Thereafter, the grants made for those purposes which came within the statutory definition of medical care, which included nursing care such as we have here, could be made directly to those who performed the services.
We assume that, if this case had arisen prior to the 1951 amendment, no one would contend that respondent was an employee of the county. The allotment for nursing care then would have been paid to the recipient as part of her old-age assistance grant, and respondent in turn would have had to look to Mrs. Birmingham for payment. The obvious purpose of the amendment was to make certain that those who rendered the type of service mentioned in the statute actually would receive the payment allotted to the recipient for that purpose.
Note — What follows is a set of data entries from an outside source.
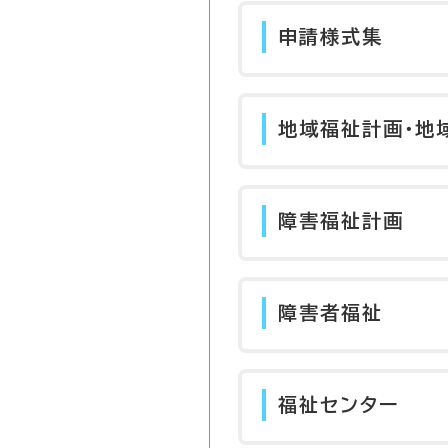
申請様式集
地域福祉計画・地
障害福祉計画
障害者福祉
福祉センター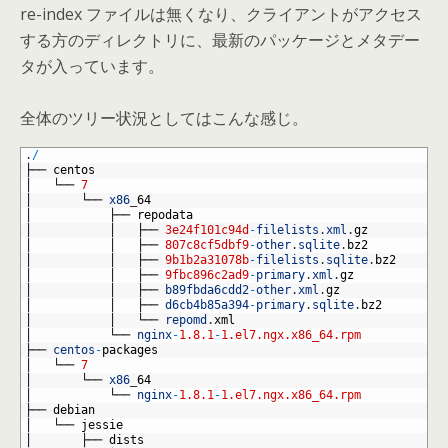
re-index ファイルは無くなり、クライアントがアクセス
する方のディレクトリに、最新のパッケージとメタデー
タが入っています。
全体のツリー状況としてはこんな感じ。
1
.
/
2
├──
centos
3
│
└──
7
4
│
└──
x86
_
64
5
│
├──
repodata
6
│
│
├──
3e24f101c94d
-
filelists
.
xml
.
gz
7
│
│
├──
807c8cf5dbf9
-
other
.
sqlite
.
bz2
8
│
│
├──
9b1b2a31078b
-
filelists
.
sqlite
.
bz2
9
│
│
├──
9fbc896c2ad9
-
primary
.
xml
.
gz
10
│
│
├──
b89fbda6cdd2
-
other
.
xml
.
gz
11
│
│
├──
d6cb4b85a394
-
primary
.
sqlite
.
bz2
12
│
│
└──
repomd
.
xml
13
│
└──
nginx
-
1.8.1
-
1.el7.ngx.x86_64.rpm
14
├──
centos
-
packages
15
│
└──
7
16
│
└──
x86
_
64
17
│
└──
nginx
-
1.8.1
-
1.el7.ngx.x86_64.rpm
18
├──
debian
19
│
└──
jessie
20
│
├──
dists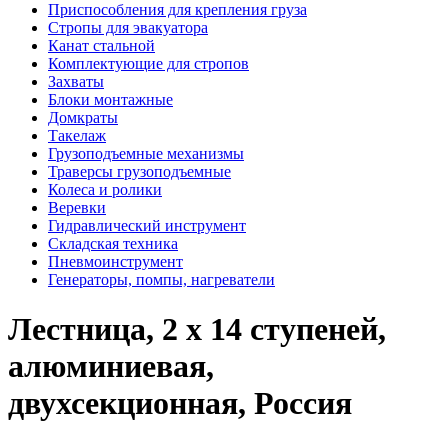
Приспособления для крепления груза
Стропы для эвакуатора
Канат стальной
Комплектующие для стропов
Захваты
Блоки монтажные
Домкраты
Такелаж
Грузоподъемные механизмы
Траверсы грузоподъемные
Колеса и ролики
Веревки
Гидравлический инструмент
Складская техника
Пневмоинструмент
Генераторы, помпы, нагреватели
Лестница, 2 х 14 ступеней,
алюминиевая,
двухсекционная, Россия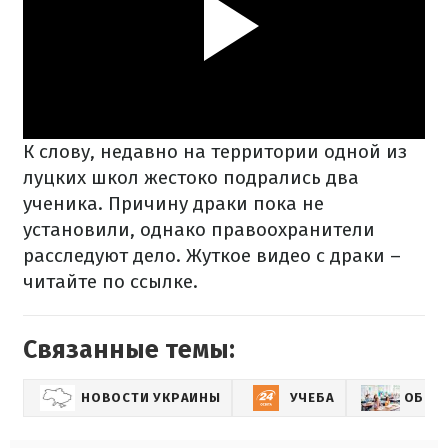
К слову, недавно на территории одной из
луцких школ жестоко подрались два
ученика. Причину драки пока не
установили, однако правоохранители
расследуют дело. Жуткое видео с драки –
читайте по ссылке.
Связанные темы:
НОВОСТИ УКРАИНЫ
УЧЕБА
ОБРАЗ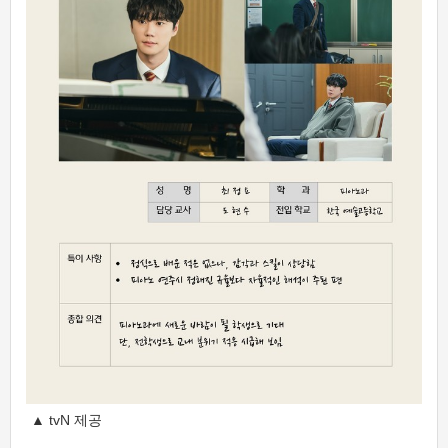
▲ tvN 제공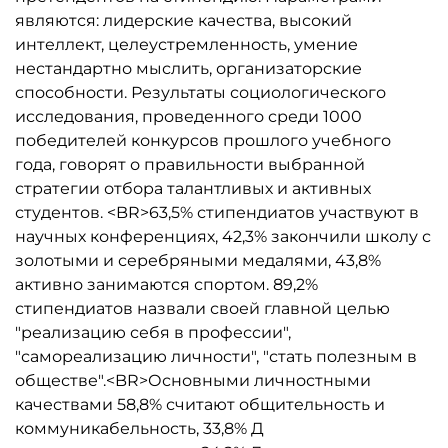
являются: лидерские качества, высокий
интеллект, целеустремленность, умение
нестандартно мыслить, организаторские
способности. Результаты социологического
исследования, проведенного среди 1000
победителей конкурсов прошлого учебного
года, говорят о правильности выбранной
стратегии отбора талантливых и активных
студентов. <BR>63,5% стипендиатов участвуют в
научных конференциях, 42,3% закончили школу с
золотыми и серебряными медалями, 43,8%
активно занимаются спортом. 89,2%
стипендиатов назвали своей главной целью
"реализацию себя в профессии",
"самореализацию личности", "стать полезным в
обществе".<BR>Основными личностными
качествами 58,8% считают общительность и
коммуникабельность, 33,8% Д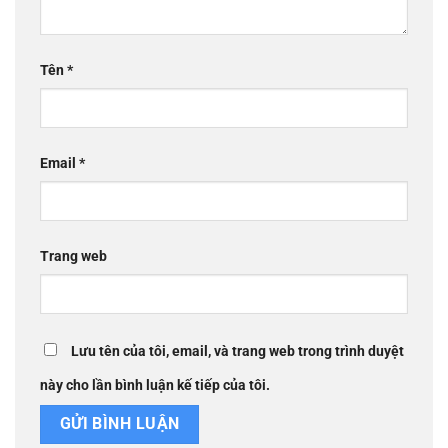
Tên
*
Email
*
Trang web
Lưu tên của tôi, email, và trang web trong trình duyệt
này cho lần bình luận kế tiếp của tôi.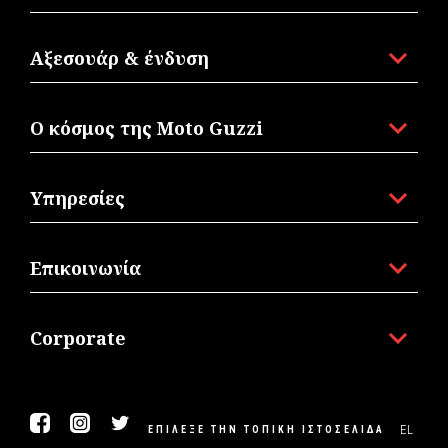
Αξεσουάρ & ένδυση
Ο κόσμος της Moto Guzzi
Υπηρεσίες
Επικοινωνία
Corporate
Facebook
Instagram
Twitter
EL
ΕΠΊΛΕΞΕ ΤΗΝ ΤΟΠΙΚΉ ΙΣΤΟΣΕΛΊΔΑ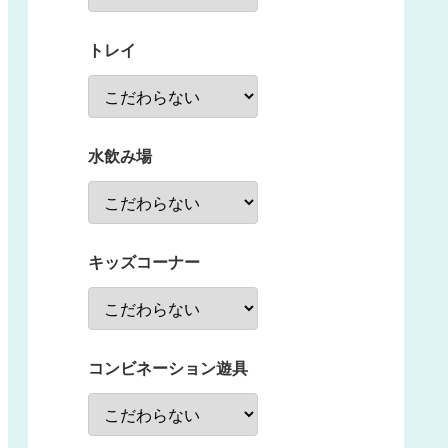
トレイ
水飲み場
キッズコーナー
コンビネーション遊具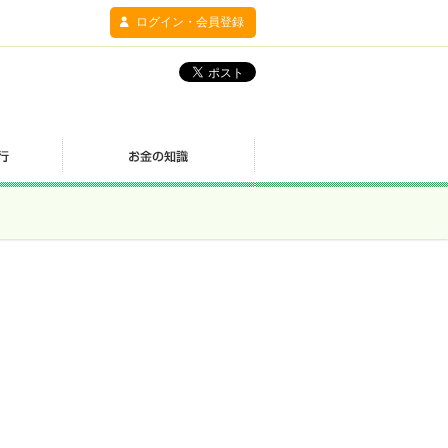
ログイン・会員登録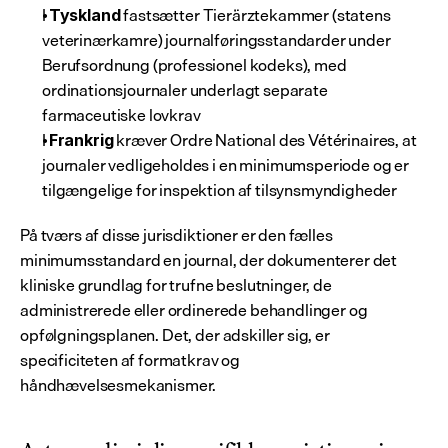
I 
 fastsætter Tierärztekammer (statens 
Tyskland
veterinærkamre) journalføringsstandarder under 
Berufsordnung (professionel kodeks), med 
ordinationsjournaler underlagt separate 
farmaceutiske lovkrav
I 
 kræver Ordre National des Vétérinaires, at 
Frankrig
journaler vedligeholdes i en minimumsperiode og er 
tilgængelige for inspektion af tilsynsmyndigheder
På tværs af disse jurisdiktioner er den fælles 
minimumsstandard en journal, der dokumenterer det 
kliniske grundlag for trufne beslutninger, de 
administrerede eller ordinerede behandlinger og 
opfølgningsplanen. Det, der adskiller sig, er 
specificiteten af formatkrav og 
håndhævelsesmekanismer.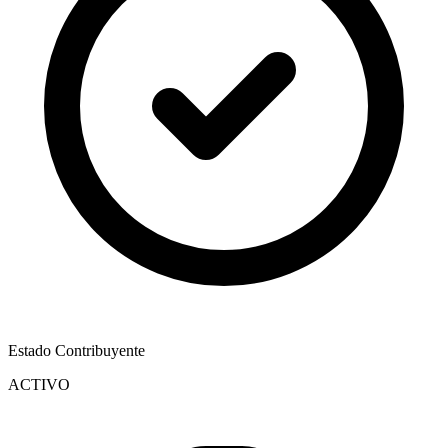
Estado Contribuyente
ACTIVO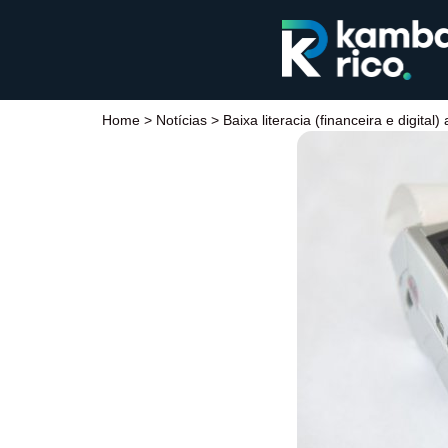
Home
>
Notícias
>
Baixa literacia (financeira e digita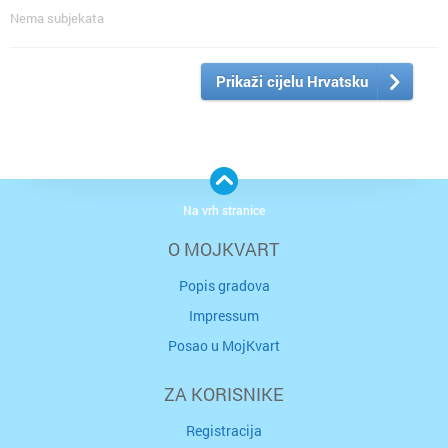
Nema subjekata
Prikaži cijelu Hrvatsku
Na vrh stranice
O MOJKVART
Popis gradova
Impressum
Posao u MojKvart
ZA KORISNIKE
Registracija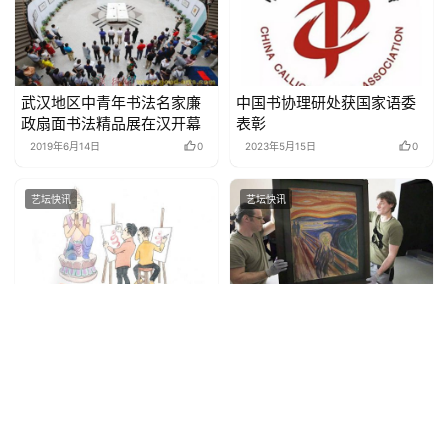
武汉地区中青年书法名家廉
中国书协理研处获国家语委
政扇面书法精品展在汉开幕
表彰
2019年6月14日
0
2023年5月15日
0
艺坛快讯
艺坛快讯
知识产权宣传周漫画篇
英超球队切尔西老板1.2亿美
（一）
元拍下了世界名画《呐喊》
2022年4月20日
0
2020年6月12日
0
艺坛快讯
艺坛快讯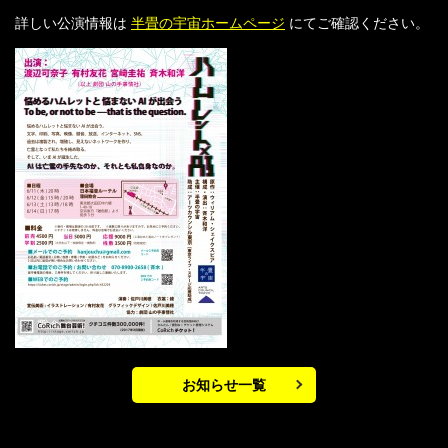
詳しい公演情報は
半畳の宇宙ホームページ
にてご確認ください。
お知らせ一覧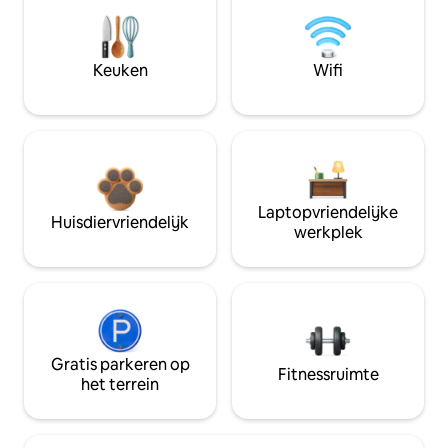
Keuken
Wifi
Laptopvriendelijke
Huisdiervriendelijk
werkplek
Gratis parkeren op
Fitnessruimte
het terrein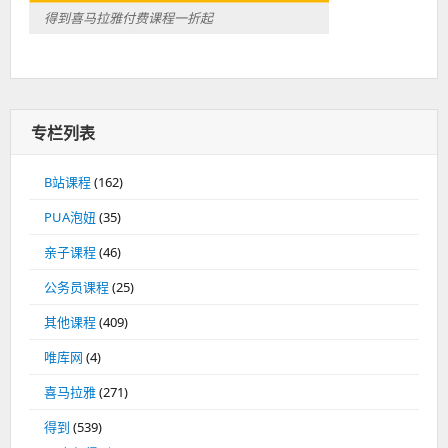
得到喜马拉雅付费课程一折起
专栏列表
B站课程
(162)
PUA泡妞
(35)
亲子课程
(46)
公务员课程
(25)
其他课程
(409)
唯库网
(4)
喜马拉雅
(271)
得到
(539)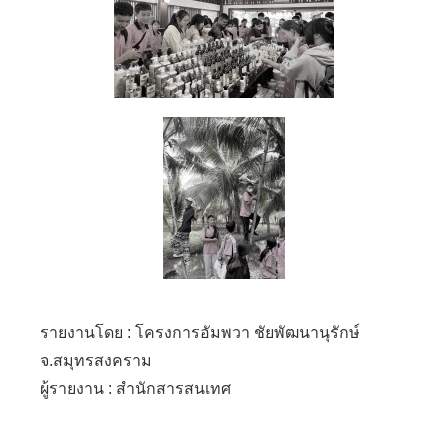
รายงานโดย : โครงการอัมพวา ชัยพัฒนานุรักษ์
จ.สมุทรสงคราม
ผู้รายงาน : สำนักสารสนเทศ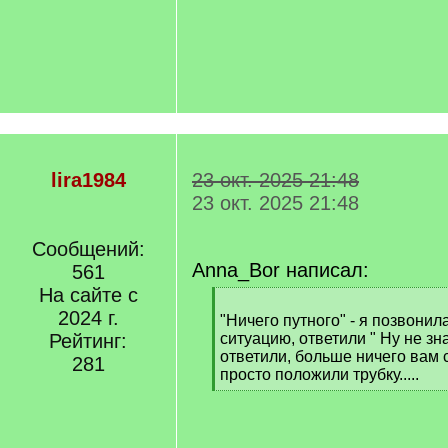
lira1984
23 окт. 2025 21:48
23 окт. 2025 21:48
Сообщений:
Anna_Bor написал:
561
На сайте с
[
2024 г.
q
"Ничего путного" - я позвони
]
Рейтинг:
ситуацию, ответили " Ну не зн
ответили, больше ничего вам с
281
просто положили трубку.....
[
/
q
]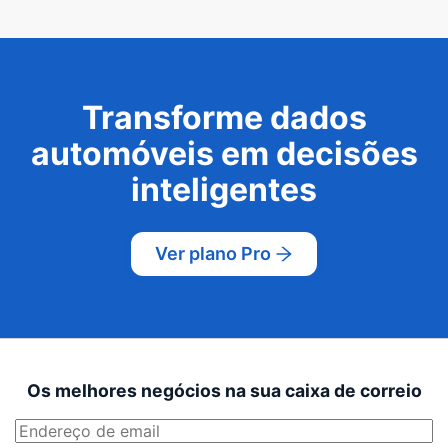
Transforme dados
automóveis em decisões
inteligentes
Ver plano Pro
Os melhores negócios na sua caixa de correio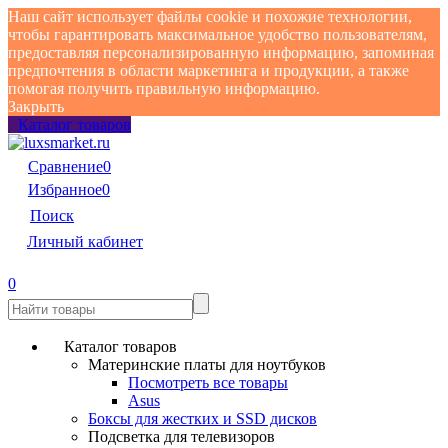
Наш сайт использует файлы cookie и похожие технологии,
чтобы гарантировать максимальное удобство пользователям,
предоставляя персонализированную информацию, запоминая
предпочтения в области маркетинга и продукции, а также
помогая получить правильную информацию.
Закрыть
Каталог товаров
Сравнение
0
Избранное
0
Поиск
Личный кабинет
0
Каталог товаров
Материнские платы для ноутбуков
Посмотреть все товары
Asus
Боксы для жестких и SSD дисков
Подсветка для телевизоров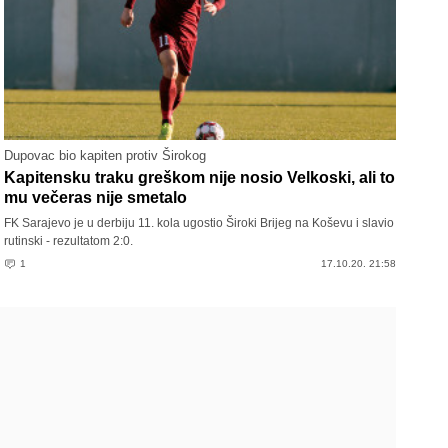
Dupovac bio kapiten protiv Širokog
Kapitensku traku greškom nije nosio Velkoski, ali to
mu večeras nije smetalo
FK Sarajevo je u derbiju 11. kola ugostio Široki Brijeg na Koševu i slavio
rutinski - rezultatom 2:0.
1
17.10.20. 21:58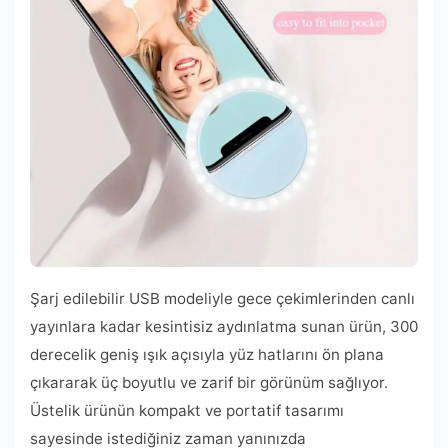
Şarj edilebilir USB modeliyle gece çekimlerinden canlı
yayınlara kadar kesintisiz aydınlatma sunan ürün, 300
derecelik geniş ışık açısıyla yüz hatlarını ön plana
çıkararak üç boyutlu ve zarif bir görünüm sağlıyor.
Üstelik ürünün kompakt ve portatif tasarımı
sayesinde istediğiniz zaman yanınızda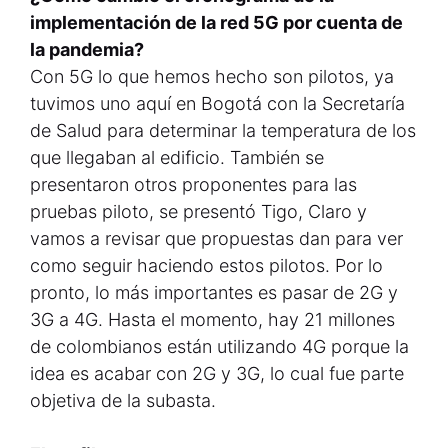
implementación de la red 5G por cuenta de
la pandemia?
Con 5G lo que hemos hecho son pilotos, ya
tuvimos uno aquí en Bogotá con la Secretaría
de Salud para determinar la temperatura de los
que llegaban al edificio. También se
presentaron otros proponentes para las
pruebas piloto, se presentó Tigo, Claro y
vamos a revisar que propuestas dan para ver
como seguir haciendo estos pilotos. Por lo
pronto, lo más importantes es pasar de 2G y
3G a 4G. Hasta el momento, hay 21 millones
de colombianos están utilizando 4G porque la
idea es acabar con 2G y 3G, lo cual fue parte
objetiva de la subasta.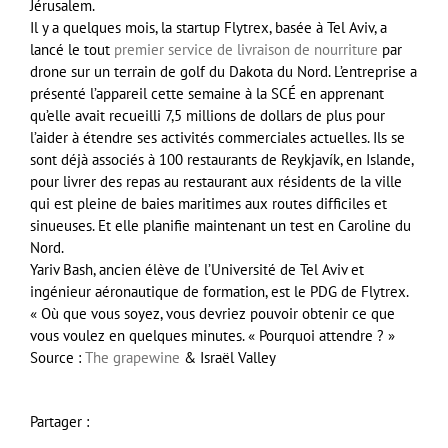
Jérusalem.
Il y a quelques mois, la startup Flytrex, basée à Tel Aviv, a
lancé le tout
premier service de livraison de nourriture
par
drone sur un terrain de golf du Dakota du Nord. L’entreprise a
présenté l’appareil cette semaine à la SCÉ en apprenant
qu’elle avait recueilli 7,5 millions de dollars de plus pour
l’aider à étendre ses activités commerciales actuelles. Ils se
sont déjà associés à 100 restaurants de Reykjavík, en Islande,
pour livrer des repas au restaurant aux résidents de la ville
qui est pleine de baies maritimes aux routes difficiles et
sinueuses. Et elle planifie maintenant un test en Caroline du
Nord.
Yariv Bash, ancien élève de l’Université de Tel Aviv et
ingénieur aéronautique de formation, est le PDG de Flytrex.
« Où que vous soyez, vous devriez pouvoir obtenir ce que
vous voulez en quelques minutes. « Pourquoi attendre ? »
Source :
The grapewine
& Israël Valley
Partager :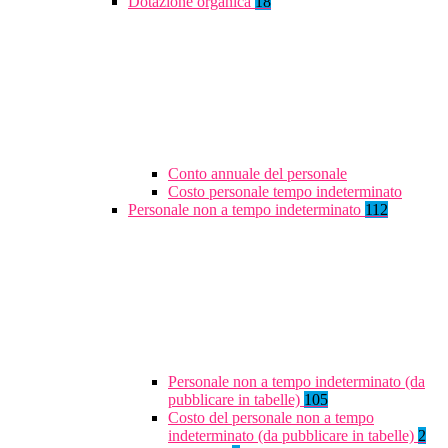
Dotazione organica
18
Conto annuale del personale
Costo personale tempo indeterminato
Personale non a tempo indeterminato
112
Personale non a tempo indeterminato (da
pubblicare in tabelle)
105
Costo del personale non a tempo
indeterminato (da pubblicare in tabelle)
2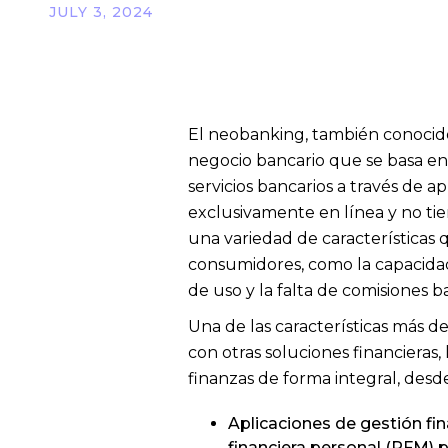
JULY 3, 2024
El neobanking, también conocid
negocio bancario que se basa en 
servicios bancarios a través de ap
exclusivamente en línea y no tie
una variedad de características q
consumidores, como la capacidad d
de uso y la falta de comisiones b
Una de las características más d
con otras soluciones financieras,
finanzas de forma integral, desd
Aplicaciones de gestión fin
financiera personal (PFM) p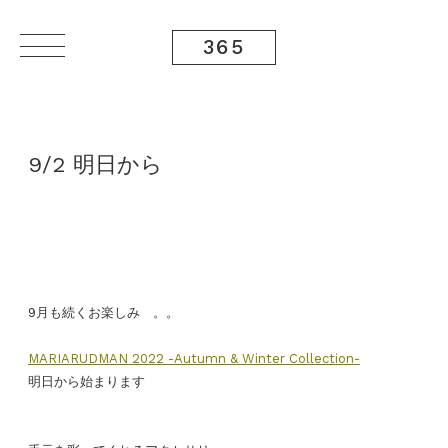
365
9/2 明日から
9月も続くお楽しみ 。。
MARIARUDMAN 2022 -Autumn & Winter Collection-
明日から始まります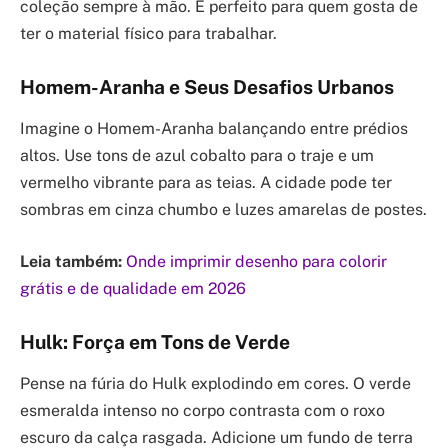
coleção sempre à mão. É perfeito para quem gosta de
ter o material físico para trabalhar.
Homem-Aranha e Seus Desafios Urbanos
Imagine o Homem-Aranha balançando entre prédios
altos. Use tons de azul cobalto para o traje e um
vermelho vibrante para as teias. A cidade pode ter
sombras em cinza chumbo e luzes amarelas de postes.
Leia também:
Onde imprimir desenho para colorir
grátis e de qualidade em 2026
Hulk: Força em Tons de Verde
Pense na fúria do Hulk explodindo em cores. O verde
esmeralda intenso no corpo contrasta com o roxo
escuro da calça rasgada. Adicione um fundo de terra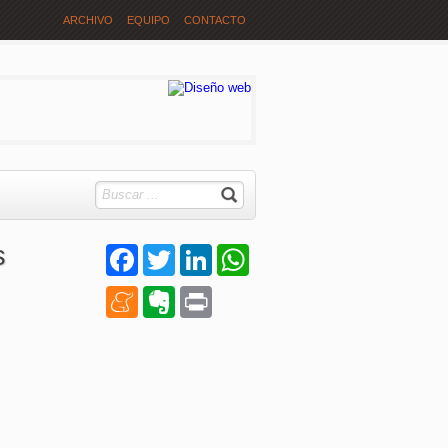
ARCHIVO
EQUIPO
CONTACTO
s
Facebook
Twitter
LinkedIn
WhatsApp
Meneame
Evernote
Print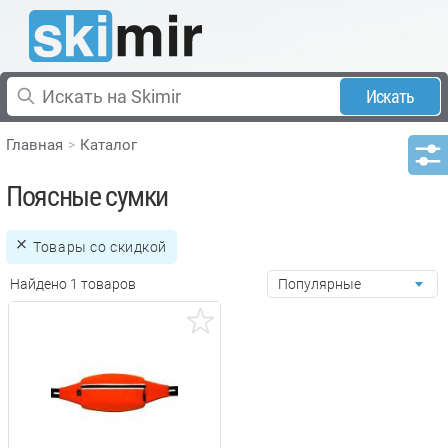
Искать
Главная
Каталог
Поясные сумки
Товары со скидкой
Найдено 1 товаров
Популярные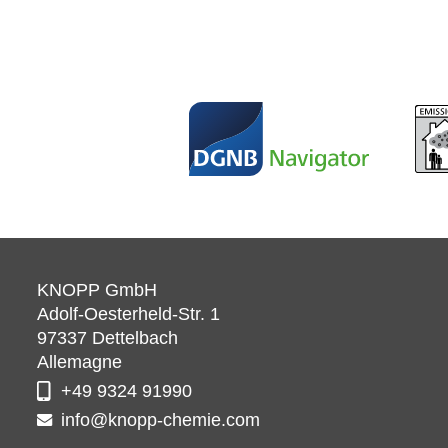
KNOPP GmbH
Adolf-Oesterheld-Str. 1
97337
Dettelbach
Allemagne
+49 9324 91990
info@knopp-chemie.com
Payment directly to the person rendering such service is no evidence establishing a relationship of master and servant between the board and the payee. It is simply a method of providing that the money allotted for a specific purpose goes to pay for the service for which it is allotted. The whole allotment is still charged to the account of the recipient and carries with it all the obligations and liabilities incident to any other part of the grant.
The evidence in this case does not establish that respondent was an employee of the Hennepin County Welfare Board.
Reversed.

M. S. A. 393.01.

M. S. A. 393.07.

 42 USCA, § 301, et seq.

State ex rel. Hennepin County Welfare Board v. Fitzsimmons, 239 Minn. 407, 58 N. W. (2d) 882.

Gardner v. Board of Co. Commrs. 21 Minn. 33; True v. Board of Co. Commrs. 83 Minn. 293, 86 N. W. 102; State ex rel. Erb v. Johnson, 98 Minn. 17, 107 N. W. 404.

See, Minn. St. 1941, § 256.15.

Minn. St. 1941, § 256.15, subd. 3, read:
“While a recipient is receiving old age assistance he shall not receive any other relief from the state or from any political subdivision thereof except for medical, dental, surgical, or hospital assistance or nursing care.”